Transcribed page contents:
====================

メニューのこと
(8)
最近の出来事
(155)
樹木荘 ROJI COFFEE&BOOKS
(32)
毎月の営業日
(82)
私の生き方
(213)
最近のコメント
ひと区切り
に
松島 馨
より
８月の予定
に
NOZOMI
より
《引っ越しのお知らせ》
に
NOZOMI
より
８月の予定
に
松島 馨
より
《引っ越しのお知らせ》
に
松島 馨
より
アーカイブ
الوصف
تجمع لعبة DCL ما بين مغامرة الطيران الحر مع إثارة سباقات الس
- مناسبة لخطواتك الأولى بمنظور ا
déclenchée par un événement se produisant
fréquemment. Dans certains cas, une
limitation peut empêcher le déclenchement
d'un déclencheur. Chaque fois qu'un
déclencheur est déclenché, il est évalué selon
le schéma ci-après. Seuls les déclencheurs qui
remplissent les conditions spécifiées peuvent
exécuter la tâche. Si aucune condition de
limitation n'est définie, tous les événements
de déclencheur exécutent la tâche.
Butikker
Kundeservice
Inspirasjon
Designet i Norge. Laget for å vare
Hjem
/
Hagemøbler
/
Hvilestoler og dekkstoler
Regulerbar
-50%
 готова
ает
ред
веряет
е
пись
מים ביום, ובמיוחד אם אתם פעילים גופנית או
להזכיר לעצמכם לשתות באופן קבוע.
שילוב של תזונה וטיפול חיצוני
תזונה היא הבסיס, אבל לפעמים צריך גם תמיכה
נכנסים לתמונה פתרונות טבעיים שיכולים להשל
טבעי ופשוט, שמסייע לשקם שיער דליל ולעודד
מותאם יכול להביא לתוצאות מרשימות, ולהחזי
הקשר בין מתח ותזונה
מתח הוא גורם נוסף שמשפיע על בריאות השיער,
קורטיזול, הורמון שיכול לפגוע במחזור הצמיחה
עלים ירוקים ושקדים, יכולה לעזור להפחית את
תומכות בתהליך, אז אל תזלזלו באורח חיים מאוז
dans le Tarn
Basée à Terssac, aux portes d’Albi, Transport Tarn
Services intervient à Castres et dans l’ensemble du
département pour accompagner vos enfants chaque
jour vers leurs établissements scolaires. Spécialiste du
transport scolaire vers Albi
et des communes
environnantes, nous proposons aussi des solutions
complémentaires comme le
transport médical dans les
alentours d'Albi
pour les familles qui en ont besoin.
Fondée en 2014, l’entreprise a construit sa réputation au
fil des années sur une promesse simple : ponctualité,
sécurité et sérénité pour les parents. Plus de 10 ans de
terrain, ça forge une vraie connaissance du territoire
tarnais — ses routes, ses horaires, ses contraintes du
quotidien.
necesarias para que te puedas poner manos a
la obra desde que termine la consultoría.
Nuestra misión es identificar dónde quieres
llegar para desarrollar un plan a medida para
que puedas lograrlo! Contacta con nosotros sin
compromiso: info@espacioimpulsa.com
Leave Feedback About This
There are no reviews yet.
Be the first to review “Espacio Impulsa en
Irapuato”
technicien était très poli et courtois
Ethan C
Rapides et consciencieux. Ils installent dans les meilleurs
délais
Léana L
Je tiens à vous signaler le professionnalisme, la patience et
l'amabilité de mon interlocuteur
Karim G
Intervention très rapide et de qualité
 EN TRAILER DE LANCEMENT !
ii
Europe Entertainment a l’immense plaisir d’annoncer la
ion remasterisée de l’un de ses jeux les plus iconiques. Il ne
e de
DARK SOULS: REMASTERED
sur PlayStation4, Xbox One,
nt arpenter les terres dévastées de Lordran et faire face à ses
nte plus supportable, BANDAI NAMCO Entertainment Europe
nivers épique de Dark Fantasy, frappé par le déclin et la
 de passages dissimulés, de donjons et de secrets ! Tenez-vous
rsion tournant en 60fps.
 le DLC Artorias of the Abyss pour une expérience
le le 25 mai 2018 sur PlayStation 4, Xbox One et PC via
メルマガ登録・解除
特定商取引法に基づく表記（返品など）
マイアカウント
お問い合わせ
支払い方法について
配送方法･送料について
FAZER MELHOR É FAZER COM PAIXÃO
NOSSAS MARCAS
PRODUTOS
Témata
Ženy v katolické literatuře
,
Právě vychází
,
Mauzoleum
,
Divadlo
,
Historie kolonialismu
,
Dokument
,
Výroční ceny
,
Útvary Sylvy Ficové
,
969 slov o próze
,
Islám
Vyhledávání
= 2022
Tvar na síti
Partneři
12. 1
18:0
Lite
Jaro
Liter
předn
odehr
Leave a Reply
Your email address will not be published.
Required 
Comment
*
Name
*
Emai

====================

Required action: In your answer, include only the lines above starting at the line that holds "Be the first" and ending at the line that holds "sur PlayStation4, Xbox", copied exactly.

Answer space:
Be the first to review “Espacio Impulsa en
Irapuato”
technicien était très poli et courtois
Ethan C
Rapides et consciencieux. Ils installent dans les meilleurs
délais
Léana L
Je tiens à vous signaler le professionnalisme, la patience et
l'amabilité de mon interlocuteur
Karim G
Intervention très rapide et de qualité
 EN TRAILER DE LANCEMENT !
ii
Europe Entertainment a l’immense plaisir d’annoncer la
ion remasterisée de l’un de ses jeux les plus iconiques. Il ne
e de
DARK SOULS: REMASTERED
sur PlayStation4, Xbox One,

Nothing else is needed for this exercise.